◆ Source extract ◆

_ _ _

I have come accross no reference in my research this far, to gyms or fitness centres, yet the Portugese population is very much sports orientated. Does anyone know where I can find access or references to the sports/leisure/health and fitness industry in Portugal (specifically in Lisboa and Algarve, Faro or Alentejo)?

I am also seeking info about the pros and cons of living there and where to find the best info/reference for any paperwork and visums I need to complete before moving there? Any references and guidedance will be much appreciated.

Thank You xxxx


----------



## nelinha (Jan 15, 2009)

Hi Janita, sorry can't help you much on visa regulations, your best bet is to go to the PT consulate in C.T. Check also on the internet for consulado geral de portugal they give quite a bit of info. I have a PT passport and HD has a german one so we didn't have any problems getting here. I must tell you though that bureaucracy is rampant in this country. If you come and intend to settle here here is some info:
Driver's licence- Portugal has an agreement with SA you can drive here on your SA licence for up to one year then you have to exchange. To do this, you will need a certificate from the SA consulate here stating that your SA driver's licence is a valid and true one. BUT the consulate will not give you that certificate unless you have another certificate from the department of transport in Pretoria stating that your licence is real!!!!!. It took me about 4 months to get that first certificate so you better start now. If you are interested I will send you a pm with the contact details, email etc in Pretoria. The consulate here was very nice, they gave me the second certificate within 24 hours.
Pilates- I have a friend here (german) who is a qualified physiotherapist/ fitness and Pilates instructor. She works on a ad hoc basis, she had to do a lot of advertising to begin with and she also works for a fancy hotel outside Cascais in their wellness centre. What about russian kettle bells? You could start a studio here using those, check on the internet to see if there is anything here to do with kettle bells. The owner of the kettle bells business in RSA actually lives just outside CT in Sommerset West, you can do a course with her and come with some specific qualifications.

_ _ _

A block of data:
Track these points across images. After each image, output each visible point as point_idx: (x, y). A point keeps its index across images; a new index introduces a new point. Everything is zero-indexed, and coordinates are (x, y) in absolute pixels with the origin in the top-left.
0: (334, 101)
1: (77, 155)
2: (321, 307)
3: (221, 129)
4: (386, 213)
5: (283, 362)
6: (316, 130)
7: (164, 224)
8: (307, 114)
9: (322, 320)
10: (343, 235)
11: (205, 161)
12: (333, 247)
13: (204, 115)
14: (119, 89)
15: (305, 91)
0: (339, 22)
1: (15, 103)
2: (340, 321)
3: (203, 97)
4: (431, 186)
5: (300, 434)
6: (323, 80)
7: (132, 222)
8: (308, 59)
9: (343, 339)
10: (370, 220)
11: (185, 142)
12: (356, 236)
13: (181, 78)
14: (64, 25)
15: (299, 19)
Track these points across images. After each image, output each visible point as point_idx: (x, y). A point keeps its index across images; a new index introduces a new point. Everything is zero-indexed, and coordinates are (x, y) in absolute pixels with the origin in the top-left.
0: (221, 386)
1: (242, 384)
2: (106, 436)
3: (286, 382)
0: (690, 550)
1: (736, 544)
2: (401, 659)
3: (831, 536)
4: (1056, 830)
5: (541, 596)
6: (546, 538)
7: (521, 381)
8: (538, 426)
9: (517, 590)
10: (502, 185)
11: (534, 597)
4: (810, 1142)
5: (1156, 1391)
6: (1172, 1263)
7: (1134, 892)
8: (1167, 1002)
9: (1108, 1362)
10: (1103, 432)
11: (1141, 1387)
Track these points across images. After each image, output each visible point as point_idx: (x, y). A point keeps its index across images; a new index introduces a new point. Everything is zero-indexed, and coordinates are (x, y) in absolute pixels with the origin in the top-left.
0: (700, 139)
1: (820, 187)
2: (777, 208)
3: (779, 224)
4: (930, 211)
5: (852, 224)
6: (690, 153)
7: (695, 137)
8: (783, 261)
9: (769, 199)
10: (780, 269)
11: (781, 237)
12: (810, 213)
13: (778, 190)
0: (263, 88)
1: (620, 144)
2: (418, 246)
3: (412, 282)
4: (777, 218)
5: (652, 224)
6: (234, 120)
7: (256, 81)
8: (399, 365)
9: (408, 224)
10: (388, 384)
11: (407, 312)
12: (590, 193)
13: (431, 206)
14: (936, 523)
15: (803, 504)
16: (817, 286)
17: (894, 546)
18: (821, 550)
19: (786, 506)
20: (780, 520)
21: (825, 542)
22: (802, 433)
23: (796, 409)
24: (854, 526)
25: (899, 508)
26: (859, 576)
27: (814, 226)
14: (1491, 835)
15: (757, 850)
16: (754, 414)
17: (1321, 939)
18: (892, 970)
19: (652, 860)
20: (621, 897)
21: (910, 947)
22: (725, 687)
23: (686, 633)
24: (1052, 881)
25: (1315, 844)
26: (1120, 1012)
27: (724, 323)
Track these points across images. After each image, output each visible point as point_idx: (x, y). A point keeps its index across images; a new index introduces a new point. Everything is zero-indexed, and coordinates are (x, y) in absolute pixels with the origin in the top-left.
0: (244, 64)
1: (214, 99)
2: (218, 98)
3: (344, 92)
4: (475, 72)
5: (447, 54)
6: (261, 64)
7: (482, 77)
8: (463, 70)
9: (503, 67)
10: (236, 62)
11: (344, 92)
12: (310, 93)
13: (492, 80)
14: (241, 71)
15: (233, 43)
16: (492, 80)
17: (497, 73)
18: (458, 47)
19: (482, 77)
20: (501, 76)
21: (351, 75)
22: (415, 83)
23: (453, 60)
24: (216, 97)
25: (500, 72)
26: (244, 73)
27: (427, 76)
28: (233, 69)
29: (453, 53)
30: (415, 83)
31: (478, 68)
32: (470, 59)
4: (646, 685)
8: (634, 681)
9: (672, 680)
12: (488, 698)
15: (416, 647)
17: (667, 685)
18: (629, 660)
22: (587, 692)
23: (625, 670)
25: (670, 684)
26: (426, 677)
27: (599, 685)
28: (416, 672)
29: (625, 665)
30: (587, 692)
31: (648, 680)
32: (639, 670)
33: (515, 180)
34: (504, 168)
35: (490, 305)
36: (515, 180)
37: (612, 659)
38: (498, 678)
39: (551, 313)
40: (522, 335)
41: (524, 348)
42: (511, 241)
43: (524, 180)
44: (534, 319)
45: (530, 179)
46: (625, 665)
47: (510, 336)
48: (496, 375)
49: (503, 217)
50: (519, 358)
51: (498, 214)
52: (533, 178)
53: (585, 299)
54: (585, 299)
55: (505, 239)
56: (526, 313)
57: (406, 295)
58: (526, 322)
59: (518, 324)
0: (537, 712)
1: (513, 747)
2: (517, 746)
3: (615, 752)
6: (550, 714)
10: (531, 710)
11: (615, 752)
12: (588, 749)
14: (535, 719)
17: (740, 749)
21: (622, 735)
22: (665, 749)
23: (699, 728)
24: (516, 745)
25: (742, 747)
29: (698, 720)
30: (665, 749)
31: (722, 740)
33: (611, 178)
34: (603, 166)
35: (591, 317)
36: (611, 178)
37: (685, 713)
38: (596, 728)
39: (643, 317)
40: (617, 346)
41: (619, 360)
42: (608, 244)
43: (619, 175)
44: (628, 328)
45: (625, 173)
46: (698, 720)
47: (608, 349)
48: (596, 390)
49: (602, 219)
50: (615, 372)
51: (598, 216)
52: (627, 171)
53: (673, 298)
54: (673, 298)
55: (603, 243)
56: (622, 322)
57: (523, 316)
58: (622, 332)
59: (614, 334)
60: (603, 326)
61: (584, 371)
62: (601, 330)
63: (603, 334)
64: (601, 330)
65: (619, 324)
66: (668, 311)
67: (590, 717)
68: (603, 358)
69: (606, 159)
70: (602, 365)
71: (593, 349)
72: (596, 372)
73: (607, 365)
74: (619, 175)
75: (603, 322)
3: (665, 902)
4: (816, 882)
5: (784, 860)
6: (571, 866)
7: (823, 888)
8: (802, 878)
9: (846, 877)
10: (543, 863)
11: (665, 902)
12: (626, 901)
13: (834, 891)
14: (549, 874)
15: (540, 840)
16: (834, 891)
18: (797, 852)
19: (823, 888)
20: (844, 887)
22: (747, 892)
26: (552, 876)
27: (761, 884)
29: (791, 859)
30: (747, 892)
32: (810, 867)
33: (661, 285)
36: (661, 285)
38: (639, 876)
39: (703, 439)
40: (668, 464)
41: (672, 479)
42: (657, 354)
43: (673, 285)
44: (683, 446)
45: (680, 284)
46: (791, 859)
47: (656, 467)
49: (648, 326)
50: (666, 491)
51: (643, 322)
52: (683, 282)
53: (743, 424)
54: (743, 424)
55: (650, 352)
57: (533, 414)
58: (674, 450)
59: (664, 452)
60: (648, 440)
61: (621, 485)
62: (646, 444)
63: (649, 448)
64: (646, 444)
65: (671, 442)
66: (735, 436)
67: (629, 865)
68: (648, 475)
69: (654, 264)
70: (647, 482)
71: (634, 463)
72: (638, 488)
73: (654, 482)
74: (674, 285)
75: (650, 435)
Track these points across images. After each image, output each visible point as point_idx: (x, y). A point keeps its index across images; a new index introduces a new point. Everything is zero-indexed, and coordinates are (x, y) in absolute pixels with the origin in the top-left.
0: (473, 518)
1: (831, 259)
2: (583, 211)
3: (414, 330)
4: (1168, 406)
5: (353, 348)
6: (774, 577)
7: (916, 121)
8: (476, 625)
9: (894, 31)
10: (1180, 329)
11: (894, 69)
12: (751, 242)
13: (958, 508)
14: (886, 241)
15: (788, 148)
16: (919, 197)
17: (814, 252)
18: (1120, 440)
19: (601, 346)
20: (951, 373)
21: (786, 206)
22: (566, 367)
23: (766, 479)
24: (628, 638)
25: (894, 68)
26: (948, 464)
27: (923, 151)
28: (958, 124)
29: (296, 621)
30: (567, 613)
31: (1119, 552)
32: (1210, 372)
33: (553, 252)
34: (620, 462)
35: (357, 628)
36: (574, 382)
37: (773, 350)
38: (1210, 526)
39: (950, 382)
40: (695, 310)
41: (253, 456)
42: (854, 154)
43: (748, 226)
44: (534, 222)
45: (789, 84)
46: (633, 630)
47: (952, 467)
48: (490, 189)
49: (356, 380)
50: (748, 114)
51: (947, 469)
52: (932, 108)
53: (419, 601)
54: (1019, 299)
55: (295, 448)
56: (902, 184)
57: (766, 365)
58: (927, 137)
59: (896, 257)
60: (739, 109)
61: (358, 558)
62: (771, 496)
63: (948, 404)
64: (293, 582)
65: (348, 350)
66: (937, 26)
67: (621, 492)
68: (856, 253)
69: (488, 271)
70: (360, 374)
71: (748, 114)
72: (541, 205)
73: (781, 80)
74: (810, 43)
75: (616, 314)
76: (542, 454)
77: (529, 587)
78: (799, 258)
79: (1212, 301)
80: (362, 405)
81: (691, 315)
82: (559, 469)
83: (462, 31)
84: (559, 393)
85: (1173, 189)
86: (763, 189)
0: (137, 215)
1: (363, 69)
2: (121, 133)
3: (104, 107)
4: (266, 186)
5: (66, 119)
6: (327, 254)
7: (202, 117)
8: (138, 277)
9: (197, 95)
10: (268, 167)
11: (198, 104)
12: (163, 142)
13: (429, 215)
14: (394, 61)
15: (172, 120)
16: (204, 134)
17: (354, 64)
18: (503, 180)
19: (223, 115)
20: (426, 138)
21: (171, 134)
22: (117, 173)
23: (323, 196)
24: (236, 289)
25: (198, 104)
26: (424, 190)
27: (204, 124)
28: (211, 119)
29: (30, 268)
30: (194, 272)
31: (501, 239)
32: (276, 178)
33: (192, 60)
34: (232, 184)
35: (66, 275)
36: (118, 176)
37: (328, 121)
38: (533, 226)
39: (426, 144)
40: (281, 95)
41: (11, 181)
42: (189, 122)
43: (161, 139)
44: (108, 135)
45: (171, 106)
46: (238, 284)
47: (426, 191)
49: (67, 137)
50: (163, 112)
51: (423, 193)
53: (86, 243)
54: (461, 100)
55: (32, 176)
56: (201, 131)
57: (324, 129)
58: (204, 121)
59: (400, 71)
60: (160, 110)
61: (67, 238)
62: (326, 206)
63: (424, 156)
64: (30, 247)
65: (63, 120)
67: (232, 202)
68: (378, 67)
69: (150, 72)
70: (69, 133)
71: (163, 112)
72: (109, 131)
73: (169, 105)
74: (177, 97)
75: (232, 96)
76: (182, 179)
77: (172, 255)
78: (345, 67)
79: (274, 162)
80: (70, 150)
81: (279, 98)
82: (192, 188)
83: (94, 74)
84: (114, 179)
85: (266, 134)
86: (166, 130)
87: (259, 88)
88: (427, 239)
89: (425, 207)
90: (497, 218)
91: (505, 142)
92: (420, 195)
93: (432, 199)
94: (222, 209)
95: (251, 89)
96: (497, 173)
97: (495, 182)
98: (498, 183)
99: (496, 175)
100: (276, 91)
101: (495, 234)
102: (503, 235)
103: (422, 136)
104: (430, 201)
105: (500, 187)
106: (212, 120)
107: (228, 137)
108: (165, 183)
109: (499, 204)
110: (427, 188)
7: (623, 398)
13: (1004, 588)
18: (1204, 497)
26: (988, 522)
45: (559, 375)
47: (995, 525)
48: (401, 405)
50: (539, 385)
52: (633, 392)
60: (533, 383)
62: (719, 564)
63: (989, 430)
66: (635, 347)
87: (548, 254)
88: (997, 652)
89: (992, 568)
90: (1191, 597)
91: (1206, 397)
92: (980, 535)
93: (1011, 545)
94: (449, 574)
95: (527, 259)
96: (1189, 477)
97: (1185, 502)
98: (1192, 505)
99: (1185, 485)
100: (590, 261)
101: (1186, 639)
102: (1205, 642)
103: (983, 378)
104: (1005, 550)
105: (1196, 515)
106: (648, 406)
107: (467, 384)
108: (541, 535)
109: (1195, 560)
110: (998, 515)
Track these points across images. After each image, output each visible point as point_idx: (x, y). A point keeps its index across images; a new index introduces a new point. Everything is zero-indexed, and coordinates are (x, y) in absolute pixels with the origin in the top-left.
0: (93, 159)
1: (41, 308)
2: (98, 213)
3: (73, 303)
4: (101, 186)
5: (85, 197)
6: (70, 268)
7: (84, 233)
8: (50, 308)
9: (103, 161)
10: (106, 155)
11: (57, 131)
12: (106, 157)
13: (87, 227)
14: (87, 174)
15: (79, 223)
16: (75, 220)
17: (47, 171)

_ _ _

◆ Work instructions ◆
• A. In the forum thread, how long can someone drive in Portugal on an SA license before having to exchange it?
• B. From the listing, copy out the lines starting with the line that contains "60: (603, 326)" and going on through the line that contains "44: (683, 446)", both included.

◆ Results for each task ◆
• A. Up to one year.

• B.
60: (603, 326)
61: (584, 371)
62: (601, 330)
63: (603, 334)
64: (601, 330)
65: (619, 324)
66: (668, 311)
67: (590, 717)
68: (603, 358)
69: (606, 159)
70: (602, 365)
71: (593, 349)
72: (596, 372)
73: (607, 365)
74: (619, 175)
75: (603, 322)
3: (665, 902)
4: (816, 882)
5: (784, 860)
6: (571, 866)
7: (823, 888)
8: (802, 878)
9: (846, 877)
10: (543, 863)
11: (665, 902)
12: (626, 901)
13: (834, 891)
14: (549, 874)
15: (540, 840)
16: (834, 891)
18: (797, 852)
19: (823, 888)
20: (844, 887)
22: (747, 892)
26: (552, 876)
27: (761, 884)
29: (791, 859)
30: (747, 892)
32: (810, 867)
33: (661, 285)
36: (661, 285)
38: (639, 876)
39: (703, 439)
40: (668, 464)
41: (672, 479)
42: (657, 354)
43: (673, 285)
44: (683, 446)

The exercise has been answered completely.